Revocation presents another challenge. If a system relies only on a biometric for both identity and authentication, how do you revoke that factor? Forgotten passwords can be changed; lost smartcards can be revoked and replaced. How do you revoke a finger?

Sure, it can be fun to crack jokes about how many chances you get if your biometric authenticator gets stolen. But it reflects a serious misunderstanding of computer science when manufacturers make claims that biometrics can simplify security. Smartcard manufacturers understand this: it’s never enough just to insert your card into the reader (thus presenting something you have); you also must supply a PIN (something you know) to unlock the card. A stolen card (a public thing) is useless without the PIN (the accompanying secret). Unfortunately for the gentleman in Malaysia, the manufacturer of the car’s security system misunderstood this important principle.
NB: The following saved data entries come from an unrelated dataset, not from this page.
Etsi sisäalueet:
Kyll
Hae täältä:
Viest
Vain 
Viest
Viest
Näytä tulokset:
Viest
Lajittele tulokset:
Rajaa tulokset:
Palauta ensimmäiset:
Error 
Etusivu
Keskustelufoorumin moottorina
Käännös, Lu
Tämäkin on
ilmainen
My general rule for biometrics is this: biometrics (something you are) will be effective only when we remember to combine them with a second factor. Now a colleague of mine recently proposed what might be one of the few possible exceptions to the general rule:

Imagine a doctor’s office or hospital where there are a few dozen people using a common PC. The PC has a camera and each of the users has logged in and left a session running. The PC watches its surroundings and switches to the logged in session that corresponds to the person who logged it in. The medical personnel want to do this without touching the machine because they don’t want to spread germs. The PC shows the selected person his schedule for that time (and the coming hour, perhaps).

It’s an interesting idea, one that I would support only if the initial login followed my general rule: the face is your identifier, and the private key on your smartcard is your authenticator. Once you present your face and smartcard, the system creates a session for you and keeps it displayed so long as your face remains in front of the camera. Once you walk away, your session is locked and the desktop is cleared. When you reappear in front of the camera, your face unlocks your session and your desktop reappears. If you’ve been away from the computer beyond some time-out period, your session is terminated and your face-based access “token” is revoked. To use the computer now requires that you perform another complete login.

Identity and authentication are distinct components of the steps necessary to use a secure computer system. Identity without authentication lacks proof; authentication without identity invalidates auditing and eliminates multi-user capability (consider Windows 95/98, which supported a password as an authenticator but no user ID). If biometrics become important to you as you begin considering how to strengthen identity and authentication in your security strategy, remember to evaluate how a particular biometric implementation views itself. Proper biometrics are identity only and will be accompanied, like all good identifiers, by a secret of some kind -- a PIN, a private key on a smart card, or, yes, even a password.